### PROBLEM REQUIREMENTS
What number of lines in the data below contain the string "gênero"? Answer with that number alone.

### RECORD SET

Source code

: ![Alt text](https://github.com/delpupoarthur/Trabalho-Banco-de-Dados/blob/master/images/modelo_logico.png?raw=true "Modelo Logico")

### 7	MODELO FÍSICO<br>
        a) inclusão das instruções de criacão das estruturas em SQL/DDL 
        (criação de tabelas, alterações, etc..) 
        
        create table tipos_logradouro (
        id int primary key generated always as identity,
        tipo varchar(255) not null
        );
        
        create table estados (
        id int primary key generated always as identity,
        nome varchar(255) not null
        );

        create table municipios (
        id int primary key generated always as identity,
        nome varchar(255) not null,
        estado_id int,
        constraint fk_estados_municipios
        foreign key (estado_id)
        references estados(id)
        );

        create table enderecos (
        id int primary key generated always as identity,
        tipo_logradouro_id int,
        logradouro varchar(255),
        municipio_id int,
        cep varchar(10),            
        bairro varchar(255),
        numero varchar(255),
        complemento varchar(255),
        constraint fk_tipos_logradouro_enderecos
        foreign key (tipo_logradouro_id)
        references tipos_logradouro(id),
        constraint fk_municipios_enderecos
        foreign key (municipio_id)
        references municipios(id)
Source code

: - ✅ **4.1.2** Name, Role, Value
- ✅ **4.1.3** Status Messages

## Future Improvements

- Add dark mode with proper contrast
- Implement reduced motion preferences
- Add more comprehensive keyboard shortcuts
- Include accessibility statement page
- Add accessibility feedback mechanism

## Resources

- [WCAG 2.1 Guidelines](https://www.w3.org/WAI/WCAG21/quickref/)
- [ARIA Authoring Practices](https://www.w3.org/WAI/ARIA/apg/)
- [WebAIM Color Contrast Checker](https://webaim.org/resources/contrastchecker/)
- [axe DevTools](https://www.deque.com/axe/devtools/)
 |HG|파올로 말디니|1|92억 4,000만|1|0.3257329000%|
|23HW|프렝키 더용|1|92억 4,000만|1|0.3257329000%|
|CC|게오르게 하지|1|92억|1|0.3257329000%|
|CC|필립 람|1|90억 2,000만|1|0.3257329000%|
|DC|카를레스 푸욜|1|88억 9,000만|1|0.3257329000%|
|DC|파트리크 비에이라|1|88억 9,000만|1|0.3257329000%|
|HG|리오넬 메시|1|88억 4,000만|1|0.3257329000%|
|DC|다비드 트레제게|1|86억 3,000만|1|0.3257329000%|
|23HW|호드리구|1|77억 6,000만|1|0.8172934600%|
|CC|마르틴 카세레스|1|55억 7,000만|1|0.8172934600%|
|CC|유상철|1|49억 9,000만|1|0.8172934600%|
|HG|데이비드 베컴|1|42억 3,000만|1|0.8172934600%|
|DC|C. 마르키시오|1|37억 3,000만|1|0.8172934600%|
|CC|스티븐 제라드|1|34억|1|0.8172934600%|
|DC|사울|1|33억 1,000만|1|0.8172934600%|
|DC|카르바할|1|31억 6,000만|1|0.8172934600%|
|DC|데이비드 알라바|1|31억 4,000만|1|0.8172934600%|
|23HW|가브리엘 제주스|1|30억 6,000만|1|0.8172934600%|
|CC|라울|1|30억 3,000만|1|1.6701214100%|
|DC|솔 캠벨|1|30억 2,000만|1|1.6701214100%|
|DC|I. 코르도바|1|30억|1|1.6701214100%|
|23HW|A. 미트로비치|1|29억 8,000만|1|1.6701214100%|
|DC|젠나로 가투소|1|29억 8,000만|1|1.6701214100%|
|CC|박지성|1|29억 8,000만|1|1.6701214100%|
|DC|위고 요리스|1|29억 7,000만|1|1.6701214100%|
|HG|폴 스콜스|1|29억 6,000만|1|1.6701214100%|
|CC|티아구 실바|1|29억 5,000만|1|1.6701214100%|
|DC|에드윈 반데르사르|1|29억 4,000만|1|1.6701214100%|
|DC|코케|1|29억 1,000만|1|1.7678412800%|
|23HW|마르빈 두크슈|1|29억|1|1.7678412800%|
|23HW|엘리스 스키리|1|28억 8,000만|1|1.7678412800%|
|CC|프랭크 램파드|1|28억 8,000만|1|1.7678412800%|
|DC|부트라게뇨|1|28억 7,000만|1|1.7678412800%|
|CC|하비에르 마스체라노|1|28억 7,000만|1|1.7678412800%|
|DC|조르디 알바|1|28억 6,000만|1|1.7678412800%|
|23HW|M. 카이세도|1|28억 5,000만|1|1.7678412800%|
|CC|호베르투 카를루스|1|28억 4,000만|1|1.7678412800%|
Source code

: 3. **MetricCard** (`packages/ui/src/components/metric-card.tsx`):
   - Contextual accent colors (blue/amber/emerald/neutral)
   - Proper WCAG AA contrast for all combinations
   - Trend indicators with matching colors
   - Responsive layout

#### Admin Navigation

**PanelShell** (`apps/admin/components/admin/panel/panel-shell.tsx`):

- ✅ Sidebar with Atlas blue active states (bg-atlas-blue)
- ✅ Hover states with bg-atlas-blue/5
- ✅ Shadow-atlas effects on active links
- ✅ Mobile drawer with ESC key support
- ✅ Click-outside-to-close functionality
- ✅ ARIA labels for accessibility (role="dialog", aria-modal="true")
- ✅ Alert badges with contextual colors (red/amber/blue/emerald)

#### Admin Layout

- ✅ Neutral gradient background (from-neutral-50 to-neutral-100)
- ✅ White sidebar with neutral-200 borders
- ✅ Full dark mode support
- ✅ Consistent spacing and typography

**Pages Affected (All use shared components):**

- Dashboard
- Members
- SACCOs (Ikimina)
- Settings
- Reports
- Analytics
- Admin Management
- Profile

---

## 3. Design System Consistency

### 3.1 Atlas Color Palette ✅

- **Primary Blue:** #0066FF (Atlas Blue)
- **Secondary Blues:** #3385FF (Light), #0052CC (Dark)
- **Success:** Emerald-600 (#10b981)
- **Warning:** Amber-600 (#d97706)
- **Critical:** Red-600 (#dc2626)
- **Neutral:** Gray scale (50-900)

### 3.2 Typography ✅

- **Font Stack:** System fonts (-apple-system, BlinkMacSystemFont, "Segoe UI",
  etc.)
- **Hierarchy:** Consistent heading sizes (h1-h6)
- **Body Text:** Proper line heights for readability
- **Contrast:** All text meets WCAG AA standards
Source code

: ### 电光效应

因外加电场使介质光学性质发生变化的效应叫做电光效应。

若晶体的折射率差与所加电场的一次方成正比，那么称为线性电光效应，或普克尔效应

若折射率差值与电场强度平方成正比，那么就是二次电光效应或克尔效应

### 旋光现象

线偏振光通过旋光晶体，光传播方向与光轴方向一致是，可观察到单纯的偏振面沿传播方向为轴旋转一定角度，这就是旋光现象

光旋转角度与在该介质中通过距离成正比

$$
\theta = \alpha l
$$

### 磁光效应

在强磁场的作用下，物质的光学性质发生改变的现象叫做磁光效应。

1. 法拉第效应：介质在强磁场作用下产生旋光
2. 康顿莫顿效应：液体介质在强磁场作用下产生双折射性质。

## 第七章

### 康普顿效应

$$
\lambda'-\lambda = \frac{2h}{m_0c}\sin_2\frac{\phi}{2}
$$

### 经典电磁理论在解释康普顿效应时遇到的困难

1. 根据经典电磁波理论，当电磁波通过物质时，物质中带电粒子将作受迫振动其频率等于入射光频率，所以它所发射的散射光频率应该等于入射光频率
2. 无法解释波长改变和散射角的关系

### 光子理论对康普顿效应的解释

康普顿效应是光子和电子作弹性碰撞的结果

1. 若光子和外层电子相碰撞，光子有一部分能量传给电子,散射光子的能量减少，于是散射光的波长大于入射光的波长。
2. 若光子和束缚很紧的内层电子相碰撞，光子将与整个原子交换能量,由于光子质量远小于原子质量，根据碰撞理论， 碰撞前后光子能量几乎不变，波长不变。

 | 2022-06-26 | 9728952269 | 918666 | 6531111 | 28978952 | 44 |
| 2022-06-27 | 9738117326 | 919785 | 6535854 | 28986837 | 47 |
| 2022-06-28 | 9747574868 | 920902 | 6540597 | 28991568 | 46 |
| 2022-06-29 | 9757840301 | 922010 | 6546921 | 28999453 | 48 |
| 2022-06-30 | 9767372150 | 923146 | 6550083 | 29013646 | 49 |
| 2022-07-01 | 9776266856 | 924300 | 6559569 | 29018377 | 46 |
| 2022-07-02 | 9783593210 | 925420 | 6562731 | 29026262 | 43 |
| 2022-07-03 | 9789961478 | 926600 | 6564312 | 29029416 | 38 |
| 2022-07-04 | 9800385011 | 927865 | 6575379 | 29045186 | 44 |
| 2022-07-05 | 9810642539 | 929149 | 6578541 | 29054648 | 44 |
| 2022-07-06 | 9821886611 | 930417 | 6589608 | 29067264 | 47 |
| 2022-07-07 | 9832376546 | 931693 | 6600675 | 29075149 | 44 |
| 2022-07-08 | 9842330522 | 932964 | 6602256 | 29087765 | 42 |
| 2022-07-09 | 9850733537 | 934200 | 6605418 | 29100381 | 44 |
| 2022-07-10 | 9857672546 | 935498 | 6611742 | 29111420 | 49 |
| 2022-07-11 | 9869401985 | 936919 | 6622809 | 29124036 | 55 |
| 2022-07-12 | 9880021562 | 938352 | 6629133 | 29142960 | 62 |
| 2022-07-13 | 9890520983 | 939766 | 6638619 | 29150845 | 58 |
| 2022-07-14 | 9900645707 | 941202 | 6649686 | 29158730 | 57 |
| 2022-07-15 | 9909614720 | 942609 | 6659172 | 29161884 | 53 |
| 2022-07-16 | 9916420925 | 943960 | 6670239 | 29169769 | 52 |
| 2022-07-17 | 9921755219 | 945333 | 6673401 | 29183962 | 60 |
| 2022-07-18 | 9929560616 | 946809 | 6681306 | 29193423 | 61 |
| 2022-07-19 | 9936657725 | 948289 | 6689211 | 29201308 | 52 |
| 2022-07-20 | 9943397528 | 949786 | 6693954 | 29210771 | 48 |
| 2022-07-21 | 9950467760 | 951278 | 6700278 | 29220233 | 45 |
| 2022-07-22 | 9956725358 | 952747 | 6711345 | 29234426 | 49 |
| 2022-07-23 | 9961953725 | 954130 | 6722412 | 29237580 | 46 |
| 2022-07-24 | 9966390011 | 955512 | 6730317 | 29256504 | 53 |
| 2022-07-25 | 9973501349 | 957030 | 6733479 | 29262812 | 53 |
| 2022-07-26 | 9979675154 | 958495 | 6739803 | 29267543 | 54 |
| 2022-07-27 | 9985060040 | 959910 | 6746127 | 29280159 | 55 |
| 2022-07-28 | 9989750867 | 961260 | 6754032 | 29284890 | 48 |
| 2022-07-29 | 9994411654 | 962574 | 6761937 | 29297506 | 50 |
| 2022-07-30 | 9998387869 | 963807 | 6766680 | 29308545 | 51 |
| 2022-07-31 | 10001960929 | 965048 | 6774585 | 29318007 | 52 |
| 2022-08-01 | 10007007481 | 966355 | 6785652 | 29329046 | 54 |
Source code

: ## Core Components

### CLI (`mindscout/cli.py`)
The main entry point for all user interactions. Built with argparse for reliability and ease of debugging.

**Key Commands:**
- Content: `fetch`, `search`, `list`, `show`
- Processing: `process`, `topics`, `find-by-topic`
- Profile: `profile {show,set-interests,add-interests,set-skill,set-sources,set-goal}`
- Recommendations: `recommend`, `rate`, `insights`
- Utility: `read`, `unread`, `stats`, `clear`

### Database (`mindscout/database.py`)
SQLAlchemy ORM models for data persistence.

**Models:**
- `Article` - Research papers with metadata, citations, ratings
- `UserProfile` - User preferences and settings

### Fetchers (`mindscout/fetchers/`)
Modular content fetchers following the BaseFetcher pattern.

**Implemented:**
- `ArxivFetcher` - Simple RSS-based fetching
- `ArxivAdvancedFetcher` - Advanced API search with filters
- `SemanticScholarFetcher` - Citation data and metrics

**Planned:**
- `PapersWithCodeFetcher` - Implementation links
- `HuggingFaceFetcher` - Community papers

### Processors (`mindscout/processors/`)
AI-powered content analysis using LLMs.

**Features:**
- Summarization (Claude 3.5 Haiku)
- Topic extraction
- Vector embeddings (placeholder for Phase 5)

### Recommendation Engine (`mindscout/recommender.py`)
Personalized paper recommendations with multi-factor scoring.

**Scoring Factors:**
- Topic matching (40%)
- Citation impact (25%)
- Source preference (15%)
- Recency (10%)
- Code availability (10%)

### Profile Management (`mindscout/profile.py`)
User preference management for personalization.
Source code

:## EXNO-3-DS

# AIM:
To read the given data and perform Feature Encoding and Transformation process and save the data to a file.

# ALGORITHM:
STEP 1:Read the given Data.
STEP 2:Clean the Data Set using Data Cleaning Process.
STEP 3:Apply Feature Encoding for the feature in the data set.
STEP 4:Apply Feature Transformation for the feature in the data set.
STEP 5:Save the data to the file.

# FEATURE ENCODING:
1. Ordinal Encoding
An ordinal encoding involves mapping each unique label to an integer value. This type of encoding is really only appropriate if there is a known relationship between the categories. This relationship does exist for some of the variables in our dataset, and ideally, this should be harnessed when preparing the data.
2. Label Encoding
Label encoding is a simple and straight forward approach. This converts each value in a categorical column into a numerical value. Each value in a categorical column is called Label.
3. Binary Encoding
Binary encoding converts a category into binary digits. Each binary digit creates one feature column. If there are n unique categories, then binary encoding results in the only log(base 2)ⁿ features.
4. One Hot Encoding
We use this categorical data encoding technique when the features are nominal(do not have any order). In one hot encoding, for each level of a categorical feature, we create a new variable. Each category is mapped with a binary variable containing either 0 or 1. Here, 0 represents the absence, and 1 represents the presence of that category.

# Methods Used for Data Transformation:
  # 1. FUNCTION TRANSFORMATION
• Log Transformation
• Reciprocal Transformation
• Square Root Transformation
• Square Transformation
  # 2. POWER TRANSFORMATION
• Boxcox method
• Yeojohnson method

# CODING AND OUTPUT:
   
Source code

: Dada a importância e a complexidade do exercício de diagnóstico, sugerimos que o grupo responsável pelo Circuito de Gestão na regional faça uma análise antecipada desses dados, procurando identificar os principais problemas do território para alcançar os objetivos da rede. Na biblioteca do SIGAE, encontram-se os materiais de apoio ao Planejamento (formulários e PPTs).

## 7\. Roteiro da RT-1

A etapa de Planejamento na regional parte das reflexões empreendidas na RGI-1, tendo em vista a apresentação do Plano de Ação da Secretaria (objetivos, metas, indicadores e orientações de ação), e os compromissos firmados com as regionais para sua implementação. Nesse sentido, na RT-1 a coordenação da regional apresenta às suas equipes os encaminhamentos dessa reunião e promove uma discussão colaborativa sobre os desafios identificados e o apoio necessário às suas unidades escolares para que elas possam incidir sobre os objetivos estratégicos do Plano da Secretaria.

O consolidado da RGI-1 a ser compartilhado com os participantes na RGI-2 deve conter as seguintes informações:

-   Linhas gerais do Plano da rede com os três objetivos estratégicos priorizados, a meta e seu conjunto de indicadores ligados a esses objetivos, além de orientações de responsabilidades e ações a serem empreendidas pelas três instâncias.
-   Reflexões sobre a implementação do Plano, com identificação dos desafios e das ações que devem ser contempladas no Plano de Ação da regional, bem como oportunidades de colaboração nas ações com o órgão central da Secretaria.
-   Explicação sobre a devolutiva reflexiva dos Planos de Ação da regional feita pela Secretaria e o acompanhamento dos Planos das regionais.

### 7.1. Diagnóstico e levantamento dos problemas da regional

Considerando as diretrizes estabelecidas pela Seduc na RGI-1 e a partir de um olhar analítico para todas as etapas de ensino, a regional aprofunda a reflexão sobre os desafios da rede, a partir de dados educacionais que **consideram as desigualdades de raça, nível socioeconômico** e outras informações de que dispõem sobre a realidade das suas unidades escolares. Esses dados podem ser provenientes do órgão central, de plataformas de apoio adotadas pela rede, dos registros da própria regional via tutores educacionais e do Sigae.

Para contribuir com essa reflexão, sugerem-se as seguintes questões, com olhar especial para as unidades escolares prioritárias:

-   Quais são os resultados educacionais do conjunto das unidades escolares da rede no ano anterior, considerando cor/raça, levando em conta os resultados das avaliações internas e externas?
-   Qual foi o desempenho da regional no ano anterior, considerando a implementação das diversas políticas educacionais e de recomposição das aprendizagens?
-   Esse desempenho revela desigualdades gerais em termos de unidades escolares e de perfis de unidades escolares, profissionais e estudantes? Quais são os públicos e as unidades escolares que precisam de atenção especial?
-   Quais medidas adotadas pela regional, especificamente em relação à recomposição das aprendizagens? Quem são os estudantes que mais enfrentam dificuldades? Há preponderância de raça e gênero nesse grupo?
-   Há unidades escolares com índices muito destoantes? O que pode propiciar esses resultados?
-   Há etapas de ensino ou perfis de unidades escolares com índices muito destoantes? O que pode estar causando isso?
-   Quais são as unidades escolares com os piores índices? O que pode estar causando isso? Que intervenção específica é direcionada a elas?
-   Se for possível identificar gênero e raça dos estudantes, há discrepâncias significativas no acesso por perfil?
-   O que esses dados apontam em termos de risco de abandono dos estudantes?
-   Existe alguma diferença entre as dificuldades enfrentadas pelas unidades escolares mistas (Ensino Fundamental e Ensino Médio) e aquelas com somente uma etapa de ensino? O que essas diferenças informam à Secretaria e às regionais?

### EXERCISE RESPONSE
2